(Latest Revision: 09/12/2000)

Hints to Help You Implement the Stack


CONSIDER DECIMAL DIGIT SELECTION:

Suppose you have a decimal display with a capacity of 8 digits. You can then display a number such as:

12938761

If you wish, you can think of this as a stack with 4 numbers on it: 61, 87, 93, and 12.

You can start with an original value of

00000000

When you want push 12 onto the stack, you put the 12 into the rightmost two digits:

00000012

When you want to push 93 onto the stack that already contains 12, you shift the 12 over to the left and put the 93 into the rightmost two digits:

00001293

It's similar to push 87 and then 61

00129387

12938761

If the display is limited to 8 digits, then there is no more room for more elements to be pushed onto the stack.

At first you may think that you can store any set of four two-digit numbers this way. However what does 00000000 mean? Is this an empty stack or is this a full stack that contains four zeros?

One way to get around this ambiguity is to let 00000000 represent an empty stack, and to agree that we will place only numbers in the range 01-99 on the stack.

How can we program instructions to place an element on the stack? There is a really easy way to do it with arithmetic. For example we can push 87 onto 00001293 by just multiplying by 100 and adding 87:

00001293*100+87 equals 00129387

It is also easy to pop something using the % and / operators. For example,

00129387 % 100 equals 87 (the top element of the stack), and

00129387 / 100 equals 00001293 (the stack after the top has been popped off-- assuming that C-style integer divsion has "thrown away" the decimal part.)

How can you test to see if the stack is full? The biggest number you can express with 8 digits is 99999999 (99,999,999). Suppose you want to push 25 onto the stack. If stack*100+25 is more than 99,999,999 then there is no room. Basically if you don't have room to push 99, then the stack is full.
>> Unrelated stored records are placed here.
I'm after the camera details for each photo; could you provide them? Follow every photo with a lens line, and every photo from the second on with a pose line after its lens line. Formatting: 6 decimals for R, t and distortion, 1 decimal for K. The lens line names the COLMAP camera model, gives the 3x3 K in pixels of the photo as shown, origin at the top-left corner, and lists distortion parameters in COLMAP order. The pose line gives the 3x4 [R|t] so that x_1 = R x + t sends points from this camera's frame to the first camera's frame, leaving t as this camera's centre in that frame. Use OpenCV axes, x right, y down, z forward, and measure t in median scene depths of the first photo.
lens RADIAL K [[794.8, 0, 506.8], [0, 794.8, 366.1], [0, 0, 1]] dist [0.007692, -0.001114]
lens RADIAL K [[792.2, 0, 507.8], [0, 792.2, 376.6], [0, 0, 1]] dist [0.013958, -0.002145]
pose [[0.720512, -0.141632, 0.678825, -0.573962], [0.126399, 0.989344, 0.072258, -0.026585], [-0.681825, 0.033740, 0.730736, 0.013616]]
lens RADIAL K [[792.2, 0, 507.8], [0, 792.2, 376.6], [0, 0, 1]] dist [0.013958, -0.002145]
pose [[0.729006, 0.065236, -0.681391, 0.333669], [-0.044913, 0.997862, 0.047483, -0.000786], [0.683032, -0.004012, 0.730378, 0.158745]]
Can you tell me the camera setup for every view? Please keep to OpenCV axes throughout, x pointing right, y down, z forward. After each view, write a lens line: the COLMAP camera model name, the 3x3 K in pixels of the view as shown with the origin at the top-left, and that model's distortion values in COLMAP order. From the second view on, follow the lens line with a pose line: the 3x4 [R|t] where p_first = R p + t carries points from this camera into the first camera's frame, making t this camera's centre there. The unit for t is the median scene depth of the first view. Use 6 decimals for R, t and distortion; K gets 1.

So you just need to check to see if stack*100+99 is more than 99,999,999.


MODIFY IT TO WORK ON CHARACTERS:

The idea above works well when you are interested in storing numbers in the range 1-99. It can also work when you want to store characters in the range 'a'-'z'. One could use exactly the scheme described above, except just push numbers in the range 1-26 and ignore the numbers from 27-99. However this wastes space. This stack will probably have a smaller-than-optimal capacity. (Remember: The program specifications require that your implementation have room for at least six characters when the program is compiled and executed on the Sun Ultra's.)

You can conserve capacity better by using a smaller "modulus." There is really nothing special about using modulus 100.

At first glance the stack operations are easier to understand when the modulus is a power of 10. That is because we are accustomed to representing numbers in base-10 notation. However, it's easy to use the same idea with a different type of modulus. For example, it will work to push by doing data=data*27+code, where code is in the range 1-26.

Of course, in this case the stack top is data%27, and if you pop the stack the new stack is data/27.

The actual number you will be working with (the class member called data) is an unsigned long int. The maximum value it can store is a constant called ULONG_MAX, which is defined in "limits.h". The actual value of ULONG_MAX can vary from system to system. Mainly the issue is how many bits are allocated to representing an unsigned long int. The more bits, the larger the number can be before it overflows.

Basically you can test for a full stack by seeing if data*27+26 > ULONG_MAX. However you have to make sure that in the course of doing your test you don't overflow something that the computer is storing as an unsigned long int. In other words, don't directly tell the computer to compute data*27+26 because this will sometimes cause an overflow. If an overflow occurs, the result of the test will not be reliable. Instead, cast data to a double first. After that it is safe to multiply by 27 and add 26.